*Problem details*
Copy out the material from its first line through the line containing "and Alerting tools.*", with both ends included, and give back nothing beyond that stretch.

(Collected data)
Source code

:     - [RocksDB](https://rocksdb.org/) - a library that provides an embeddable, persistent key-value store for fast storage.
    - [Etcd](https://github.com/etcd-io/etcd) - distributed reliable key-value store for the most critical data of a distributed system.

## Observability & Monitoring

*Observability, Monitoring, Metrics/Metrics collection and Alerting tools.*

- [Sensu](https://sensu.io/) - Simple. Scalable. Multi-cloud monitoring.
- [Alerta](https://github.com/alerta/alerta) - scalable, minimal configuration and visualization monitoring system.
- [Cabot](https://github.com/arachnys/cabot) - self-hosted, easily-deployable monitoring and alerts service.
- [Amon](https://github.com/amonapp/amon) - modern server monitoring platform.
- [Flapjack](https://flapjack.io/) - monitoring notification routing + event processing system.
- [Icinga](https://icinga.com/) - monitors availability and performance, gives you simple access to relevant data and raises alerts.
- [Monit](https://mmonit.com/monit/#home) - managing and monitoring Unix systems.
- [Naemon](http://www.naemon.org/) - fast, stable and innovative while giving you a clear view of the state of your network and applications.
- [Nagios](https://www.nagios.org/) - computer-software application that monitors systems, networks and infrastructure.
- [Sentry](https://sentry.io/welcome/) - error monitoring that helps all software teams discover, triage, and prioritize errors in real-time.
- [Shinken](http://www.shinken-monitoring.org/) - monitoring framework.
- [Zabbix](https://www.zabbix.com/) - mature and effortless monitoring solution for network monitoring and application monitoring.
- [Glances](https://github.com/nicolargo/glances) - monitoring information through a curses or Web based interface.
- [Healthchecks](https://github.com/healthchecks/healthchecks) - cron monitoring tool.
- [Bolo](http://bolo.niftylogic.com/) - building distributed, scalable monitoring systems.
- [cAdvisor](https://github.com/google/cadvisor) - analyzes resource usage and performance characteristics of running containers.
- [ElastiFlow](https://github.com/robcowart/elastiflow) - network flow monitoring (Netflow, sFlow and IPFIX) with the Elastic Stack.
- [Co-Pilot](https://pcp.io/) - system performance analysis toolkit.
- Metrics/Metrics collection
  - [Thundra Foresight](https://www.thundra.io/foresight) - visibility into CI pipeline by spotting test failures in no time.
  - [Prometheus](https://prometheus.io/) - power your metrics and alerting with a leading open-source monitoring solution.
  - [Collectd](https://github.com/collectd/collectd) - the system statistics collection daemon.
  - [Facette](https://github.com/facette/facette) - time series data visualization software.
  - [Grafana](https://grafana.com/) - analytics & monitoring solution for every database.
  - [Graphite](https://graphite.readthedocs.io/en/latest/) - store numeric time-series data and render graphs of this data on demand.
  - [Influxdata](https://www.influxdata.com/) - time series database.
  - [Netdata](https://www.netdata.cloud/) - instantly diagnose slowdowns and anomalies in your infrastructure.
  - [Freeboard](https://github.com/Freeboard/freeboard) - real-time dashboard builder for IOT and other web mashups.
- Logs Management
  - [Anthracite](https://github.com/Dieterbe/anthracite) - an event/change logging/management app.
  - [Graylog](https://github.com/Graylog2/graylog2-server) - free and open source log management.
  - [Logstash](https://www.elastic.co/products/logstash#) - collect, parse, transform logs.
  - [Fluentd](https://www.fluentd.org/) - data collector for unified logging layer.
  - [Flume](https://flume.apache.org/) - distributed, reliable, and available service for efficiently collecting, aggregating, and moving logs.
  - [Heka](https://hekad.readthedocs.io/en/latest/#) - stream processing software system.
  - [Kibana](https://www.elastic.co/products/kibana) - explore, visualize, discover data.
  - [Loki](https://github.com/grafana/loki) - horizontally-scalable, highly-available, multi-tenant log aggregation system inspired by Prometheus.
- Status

*Answer to the problem*
Source code

:     - [RocksDB](https://rocksdb.org/) - a library that provides an embeddable, persistent key-value store for fast storage.
    - [Etcd](https://github.com/etcd-io/etcd) - distributed reliable key-value store for the most critical data of a distributed system.

## Observability & Monitoring

*Observability, Monitoring, Metrics/Metrics collection and Alerting tools.*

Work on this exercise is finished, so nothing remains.